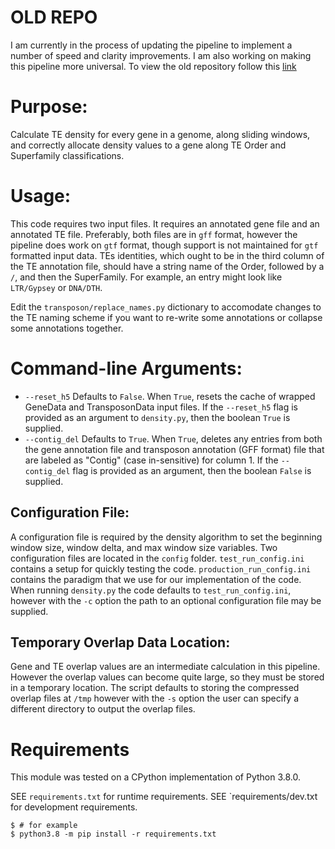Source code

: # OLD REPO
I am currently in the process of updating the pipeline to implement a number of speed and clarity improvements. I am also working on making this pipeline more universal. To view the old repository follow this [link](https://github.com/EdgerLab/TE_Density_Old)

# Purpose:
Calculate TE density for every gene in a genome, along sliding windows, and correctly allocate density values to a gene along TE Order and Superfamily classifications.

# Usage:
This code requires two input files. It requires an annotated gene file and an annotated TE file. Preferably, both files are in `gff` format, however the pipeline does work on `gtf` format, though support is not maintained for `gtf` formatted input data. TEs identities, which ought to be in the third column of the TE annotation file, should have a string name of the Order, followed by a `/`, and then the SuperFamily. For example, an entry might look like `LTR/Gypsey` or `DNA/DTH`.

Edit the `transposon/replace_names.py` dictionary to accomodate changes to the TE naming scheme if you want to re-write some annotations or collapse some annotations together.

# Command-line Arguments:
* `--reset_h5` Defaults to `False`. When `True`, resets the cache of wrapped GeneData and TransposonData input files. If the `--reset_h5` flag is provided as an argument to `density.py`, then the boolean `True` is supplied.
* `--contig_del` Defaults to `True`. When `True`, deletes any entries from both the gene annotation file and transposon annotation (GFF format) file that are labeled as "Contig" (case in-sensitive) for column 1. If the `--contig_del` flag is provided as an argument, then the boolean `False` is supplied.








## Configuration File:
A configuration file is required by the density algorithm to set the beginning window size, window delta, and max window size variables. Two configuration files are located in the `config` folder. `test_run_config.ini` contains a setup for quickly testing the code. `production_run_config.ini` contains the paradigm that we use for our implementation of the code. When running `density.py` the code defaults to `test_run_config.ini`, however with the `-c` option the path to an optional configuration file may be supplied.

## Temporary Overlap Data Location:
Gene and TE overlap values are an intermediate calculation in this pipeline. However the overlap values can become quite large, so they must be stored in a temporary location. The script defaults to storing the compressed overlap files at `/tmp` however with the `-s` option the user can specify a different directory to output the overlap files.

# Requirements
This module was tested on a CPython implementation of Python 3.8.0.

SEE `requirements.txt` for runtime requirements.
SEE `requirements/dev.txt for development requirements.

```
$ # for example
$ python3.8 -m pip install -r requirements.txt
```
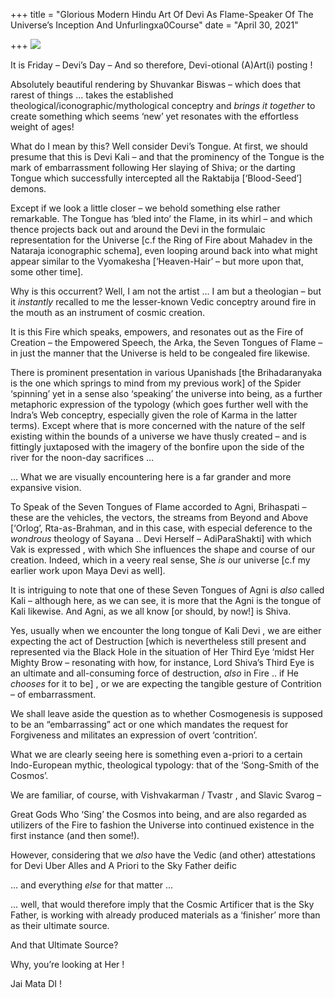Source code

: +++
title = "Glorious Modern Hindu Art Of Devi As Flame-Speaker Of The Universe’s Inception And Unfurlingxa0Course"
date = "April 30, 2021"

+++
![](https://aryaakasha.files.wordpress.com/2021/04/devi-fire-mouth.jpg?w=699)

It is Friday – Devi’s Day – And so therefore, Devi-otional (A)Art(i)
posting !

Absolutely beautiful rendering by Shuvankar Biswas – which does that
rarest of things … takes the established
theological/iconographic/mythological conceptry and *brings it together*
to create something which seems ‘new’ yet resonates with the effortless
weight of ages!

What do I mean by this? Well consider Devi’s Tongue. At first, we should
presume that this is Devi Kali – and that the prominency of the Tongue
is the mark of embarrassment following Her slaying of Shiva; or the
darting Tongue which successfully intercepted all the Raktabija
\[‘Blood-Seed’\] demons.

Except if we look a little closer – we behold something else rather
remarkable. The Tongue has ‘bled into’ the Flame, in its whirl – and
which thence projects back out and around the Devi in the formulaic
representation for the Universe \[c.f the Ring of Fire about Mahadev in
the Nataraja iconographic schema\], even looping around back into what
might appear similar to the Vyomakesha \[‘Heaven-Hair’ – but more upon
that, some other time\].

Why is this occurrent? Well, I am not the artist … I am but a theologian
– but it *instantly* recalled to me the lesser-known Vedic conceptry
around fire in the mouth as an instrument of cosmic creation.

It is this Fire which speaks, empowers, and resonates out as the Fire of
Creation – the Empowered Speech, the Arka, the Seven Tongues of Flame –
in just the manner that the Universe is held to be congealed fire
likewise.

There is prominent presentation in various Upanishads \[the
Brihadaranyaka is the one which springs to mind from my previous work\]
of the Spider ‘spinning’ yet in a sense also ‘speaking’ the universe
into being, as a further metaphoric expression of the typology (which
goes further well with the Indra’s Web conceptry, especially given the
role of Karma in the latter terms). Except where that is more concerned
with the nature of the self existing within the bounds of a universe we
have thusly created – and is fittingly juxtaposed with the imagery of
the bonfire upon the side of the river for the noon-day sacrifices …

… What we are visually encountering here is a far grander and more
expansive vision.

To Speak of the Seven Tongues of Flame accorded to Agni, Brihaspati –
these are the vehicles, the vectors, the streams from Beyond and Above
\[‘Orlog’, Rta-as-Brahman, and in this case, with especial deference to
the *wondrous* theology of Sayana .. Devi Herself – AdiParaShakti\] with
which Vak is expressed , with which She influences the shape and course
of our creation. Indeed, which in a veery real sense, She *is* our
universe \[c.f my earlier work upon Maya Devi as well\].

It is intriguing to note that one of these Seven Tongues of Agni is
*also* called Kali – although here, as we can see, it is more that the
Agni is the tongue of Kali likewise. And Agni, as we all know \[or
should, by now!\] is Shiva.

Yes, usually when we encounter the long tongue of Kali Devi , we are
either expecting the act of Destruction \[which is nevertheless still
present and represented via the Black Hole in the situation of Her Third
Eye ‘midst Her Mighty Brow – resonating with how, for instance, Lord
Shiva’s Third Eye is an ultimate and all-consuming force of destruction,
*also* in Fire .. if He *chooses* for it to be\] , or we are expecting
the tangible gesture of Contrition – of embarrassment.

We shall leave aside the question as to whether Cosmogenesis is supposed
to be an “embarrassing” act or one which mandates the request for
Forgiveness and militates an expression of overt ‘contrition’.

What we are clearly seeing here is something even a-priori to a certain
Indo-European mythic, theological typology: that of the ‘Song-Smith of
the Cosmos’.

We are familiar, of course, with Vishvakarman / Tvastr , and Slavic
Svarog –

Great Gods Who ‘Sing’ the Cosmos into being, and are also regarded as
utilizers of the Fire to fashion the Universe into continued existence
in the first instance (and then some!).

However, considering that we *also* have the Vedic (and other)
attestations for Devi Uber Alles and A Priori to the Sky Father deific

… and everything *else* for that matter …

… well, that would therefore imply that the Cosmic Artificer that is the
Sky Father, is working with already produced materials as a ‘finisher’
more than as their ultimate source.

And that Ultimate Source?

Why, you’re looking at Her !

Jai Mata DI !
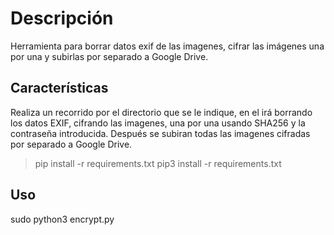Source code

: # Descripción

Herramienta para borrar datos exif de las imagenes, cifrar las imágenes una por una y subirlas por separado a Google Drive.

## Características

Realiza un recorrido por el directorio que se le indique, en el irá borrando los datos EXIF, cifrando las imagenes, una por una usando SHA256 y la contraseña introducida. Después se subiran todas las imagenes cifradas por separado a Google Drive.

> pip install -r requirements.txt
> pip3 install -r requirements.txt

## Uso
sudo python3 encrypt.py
■ ■ ■ ■
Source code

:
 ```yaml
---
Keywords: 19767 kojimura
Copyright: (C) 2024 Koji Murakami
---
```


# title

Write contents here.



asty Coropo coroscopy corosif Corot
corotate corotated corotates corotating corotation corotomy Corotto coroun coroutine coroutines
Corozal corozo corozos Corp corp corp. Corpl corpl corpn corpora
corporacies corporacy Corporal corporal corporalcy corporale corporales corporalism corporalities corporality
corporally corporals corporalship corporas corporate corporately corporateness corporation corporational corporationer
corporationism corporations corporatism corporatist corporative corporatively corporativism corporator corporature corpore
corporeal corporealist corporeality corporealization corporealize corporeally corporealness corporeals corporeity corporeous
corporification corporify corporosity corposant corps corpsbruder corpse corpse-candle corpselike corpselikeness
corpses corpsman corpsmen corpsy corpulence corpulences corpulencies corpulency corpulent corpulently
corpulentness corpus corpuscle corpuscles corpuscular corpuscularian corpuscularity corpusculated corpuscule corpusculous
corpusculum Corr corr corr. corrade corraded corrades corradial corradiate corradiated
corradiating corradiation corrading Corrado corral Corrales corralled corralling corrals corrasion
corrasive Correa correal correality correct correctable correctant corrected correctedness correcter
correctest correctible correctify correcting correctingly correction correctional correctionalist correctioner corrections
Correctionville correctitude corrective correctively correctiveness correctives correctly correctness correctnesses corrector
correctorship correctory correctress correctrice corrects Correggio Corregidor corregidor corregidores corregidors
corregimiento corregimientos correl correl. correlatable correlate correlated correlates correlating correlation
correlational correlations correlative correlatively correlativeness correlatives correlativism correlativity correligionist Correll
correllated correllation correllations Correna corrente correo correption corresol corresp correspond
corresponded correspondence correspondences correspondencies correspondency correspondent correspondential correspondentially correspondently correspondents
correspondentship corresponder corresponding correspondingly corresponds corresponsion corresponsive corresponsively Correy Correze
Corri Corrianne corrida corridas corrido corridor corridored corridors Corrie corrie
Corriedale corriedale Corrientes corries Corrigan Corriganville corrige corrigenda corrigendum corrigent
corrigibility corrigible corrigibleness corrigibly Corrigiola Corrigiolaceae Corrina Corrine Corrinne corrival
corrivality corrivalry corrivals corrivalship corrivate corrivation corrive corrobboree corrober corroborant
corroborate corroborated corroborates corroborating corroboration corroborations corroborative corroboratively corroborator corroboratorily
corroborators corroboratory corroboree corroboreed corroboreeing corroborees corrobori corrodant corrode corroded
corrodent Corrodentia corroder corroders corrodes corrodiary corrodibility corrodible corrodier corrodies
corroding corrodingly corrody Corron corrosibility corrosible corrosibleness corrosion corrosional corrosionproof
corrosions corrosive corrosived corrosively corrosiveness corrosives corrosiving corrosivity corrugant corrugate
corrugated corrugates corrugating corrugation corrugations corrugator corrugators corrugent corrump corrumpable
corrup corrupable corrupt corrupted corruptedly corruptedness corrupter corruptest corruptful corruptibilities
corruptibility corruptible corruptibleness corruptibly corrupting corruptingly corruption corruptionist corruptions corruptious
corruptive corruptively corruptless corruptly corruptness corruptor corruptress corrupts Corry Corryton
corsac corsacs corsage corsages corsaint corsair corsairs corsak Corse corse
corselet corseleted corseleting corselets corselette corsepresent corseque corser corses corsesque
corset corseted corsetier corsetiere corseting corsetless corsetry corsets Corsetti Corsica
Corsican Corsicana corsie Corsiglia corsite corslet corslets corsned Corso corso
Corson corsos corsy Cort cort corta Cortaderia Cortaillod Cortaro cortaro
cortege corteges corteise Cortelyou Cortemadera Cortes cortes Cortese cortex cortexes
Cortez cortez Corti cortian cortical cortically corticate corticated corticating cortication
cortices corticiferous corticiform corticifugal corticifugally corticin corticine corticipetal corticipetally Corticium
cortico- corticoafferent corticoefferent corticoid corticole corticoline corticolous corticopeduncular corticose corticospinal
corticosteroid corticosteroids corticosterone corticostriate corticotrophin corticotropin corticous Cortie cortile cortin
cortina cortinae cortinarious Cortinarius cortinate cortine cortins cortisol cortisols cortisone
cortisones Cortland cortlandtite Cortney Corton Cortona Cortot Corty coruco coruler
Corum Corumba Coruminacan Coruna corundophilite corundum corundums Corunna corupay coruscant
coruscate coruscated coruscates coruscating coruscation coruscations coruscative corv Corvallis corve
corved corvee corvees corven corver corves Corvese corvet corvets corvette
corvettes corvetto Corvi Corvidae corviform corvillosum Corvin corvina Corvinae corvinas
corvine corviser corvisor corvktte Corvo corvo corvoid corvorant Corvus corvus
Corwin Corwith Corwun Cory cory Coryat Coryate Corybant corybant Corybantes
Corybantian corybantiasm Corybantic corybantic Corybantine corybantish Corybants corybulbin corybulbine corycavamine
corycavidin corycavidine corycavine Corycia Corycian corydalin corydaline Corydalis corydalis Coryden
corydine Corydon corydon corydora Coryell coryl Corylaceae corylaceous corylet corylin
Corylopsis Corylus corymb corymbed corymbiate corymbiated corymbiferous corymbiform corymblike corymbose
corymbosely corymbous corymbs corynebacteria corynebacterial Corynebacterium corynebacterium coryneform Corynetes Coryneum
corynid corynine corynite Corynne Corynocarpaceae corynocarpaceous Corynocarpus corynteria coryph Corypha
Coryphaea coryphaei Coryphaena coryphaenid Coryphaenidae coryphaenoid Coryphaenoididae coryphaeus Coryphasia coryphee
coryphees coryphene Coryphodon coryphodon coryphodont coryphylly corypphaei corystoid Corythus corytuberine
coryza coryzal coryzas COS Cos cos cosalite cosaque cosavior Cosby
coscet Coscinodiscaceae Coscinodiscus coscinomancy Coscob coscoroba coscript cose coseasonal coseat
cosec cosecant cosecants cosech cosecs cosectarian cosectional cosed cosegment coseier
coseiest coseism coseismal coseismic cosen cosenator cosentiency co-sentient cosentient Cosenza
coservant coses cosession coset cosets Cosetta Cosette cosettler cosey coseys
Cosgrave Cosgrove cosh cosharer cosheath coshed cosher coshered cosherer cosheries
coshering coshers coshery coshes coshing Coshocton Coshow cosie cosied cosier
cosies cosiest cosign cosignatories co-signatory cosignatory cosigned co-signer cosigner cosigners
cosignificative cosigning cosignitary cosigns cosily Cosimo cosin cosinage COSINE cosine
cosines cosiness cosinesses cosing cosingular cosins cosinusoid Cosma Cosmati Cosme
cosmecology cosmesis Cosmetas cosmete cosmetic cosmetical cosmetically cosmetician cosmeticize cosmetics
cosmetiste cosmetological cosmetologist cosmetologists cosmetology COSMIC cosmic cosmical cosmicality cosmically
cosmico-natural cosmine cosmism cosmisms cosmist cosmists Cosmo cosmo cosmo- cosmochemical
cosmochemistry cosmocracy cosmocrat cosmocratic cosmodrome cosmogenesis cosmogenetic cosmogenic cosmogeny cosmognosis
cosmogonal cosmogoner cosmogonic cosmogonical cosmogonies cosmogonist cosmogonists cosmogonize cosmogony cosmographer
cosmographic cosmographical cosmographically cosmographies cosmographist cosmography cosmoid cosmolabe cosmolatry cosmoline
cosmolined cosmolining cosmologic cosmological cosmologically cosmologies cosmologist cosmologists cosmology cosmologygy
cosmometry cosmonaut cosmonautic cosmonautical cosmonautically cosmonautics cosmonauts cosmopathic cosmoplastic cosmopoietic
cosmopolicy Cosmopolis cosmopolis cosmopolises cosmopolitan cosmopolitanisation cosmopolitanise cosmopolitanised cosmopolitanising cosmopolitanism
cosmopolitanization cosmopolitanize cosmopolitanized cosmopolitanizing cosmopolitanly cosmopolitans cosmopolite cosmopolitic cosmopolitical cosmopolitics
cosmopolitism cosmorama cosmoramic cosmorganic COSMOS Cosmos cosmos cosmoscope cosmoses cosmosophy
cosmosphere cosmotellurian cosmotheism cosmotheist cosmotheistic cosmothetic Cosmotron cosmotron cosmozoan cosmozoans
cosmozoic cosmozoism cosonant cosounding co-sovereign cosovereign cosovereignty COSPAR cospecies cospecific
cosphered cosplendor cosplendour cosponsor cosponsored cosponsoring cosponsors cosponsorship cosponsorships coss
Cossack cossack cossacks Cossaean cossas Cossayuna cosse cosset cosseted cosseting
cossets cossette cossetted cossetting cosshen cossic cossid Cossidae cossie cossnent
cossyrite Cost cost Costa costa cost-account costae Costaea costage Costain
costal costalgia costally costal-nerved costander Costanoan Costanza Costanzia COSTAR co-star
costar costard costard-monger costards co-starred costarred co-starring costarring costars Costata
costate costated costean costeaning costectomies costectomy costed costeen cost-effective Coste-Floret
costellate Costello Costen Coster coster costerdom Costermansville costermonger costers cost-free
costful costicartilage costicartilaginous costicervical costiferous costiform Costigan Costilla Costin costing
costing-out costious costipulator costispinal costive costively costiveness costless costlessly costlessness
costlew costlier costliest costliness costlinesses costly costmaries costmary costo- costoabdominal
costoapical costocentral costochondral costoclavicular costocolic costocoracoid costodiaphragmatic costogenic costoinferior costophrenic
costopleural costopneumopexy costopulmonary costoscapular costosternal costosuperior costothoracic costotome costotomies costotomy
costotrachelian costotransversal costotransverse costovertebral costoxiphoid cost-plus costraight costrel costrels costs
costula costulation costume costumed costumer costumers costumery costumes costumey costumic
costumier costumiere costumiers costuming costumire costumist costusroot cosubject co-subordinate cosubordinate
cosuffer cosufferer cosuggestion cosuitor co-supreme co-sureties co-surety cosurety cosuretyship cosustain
■ ■ ■ ■
### WHAT YOU HAVE TO DO
Leave out every line above except those from the line with "corporacies corporacy Corporal" up to and including the line with "correllated correllation correllations", and copy those exactly.

### SOLUTION FOR THIS TASK
corporacies corporacy Corporal corporal corporalcy corporale corporales corporalism corporalities corporality
corporally corporals corporalship corporas corporate corporately corporateness corporation corporational corporationer
corporationism corporations corporatism corporatist corporative corporatively corporativism corporator corporature corpore
corporeal corporealist corporeality corporealization corporealize corporeally corporealness corporeals corporeity corporeous
corporification corporify corporosity corposant corps corpsbruder corpse corpse-candle corpselike corpselikeness
corpses corpsman corpsmen corpsy corpulence corpulences corpulencies corpulency corpulent corpulently
corpulentness corpus corpuscle corpuscles corpuscular corpuscularian corpuscularity corpusculated corpuscule corpusculous
corpusculum Corr corr corr. corrade corraded corrades corradial corradiate corradiated
corradiating corradiation corrading Corrado corral Corrales corralled corralling corrals corrasion
corrasive Correa correal correality correct correctable correctant corrected correctedness correcter
correctest correctible correctify correcting correctingly correction correctional correctionalist correctioner corrections
Correctionville correctitude corrective correctively correctiveness correctives correctly correctness correctnesses corrector
correctorship correctory correctress correctrice corrects Correggio Corregidor corregidor corregidores corregidors
corregimiento corregimientos correl correl. correlatable correlate correlated correlates correlating correlation
correlational correlations correlative correlatively correlativeness correlatives correlativism correlativity correligionist Correll
correllated correllation correllations Correna corrente correo correption corresol corresp correspond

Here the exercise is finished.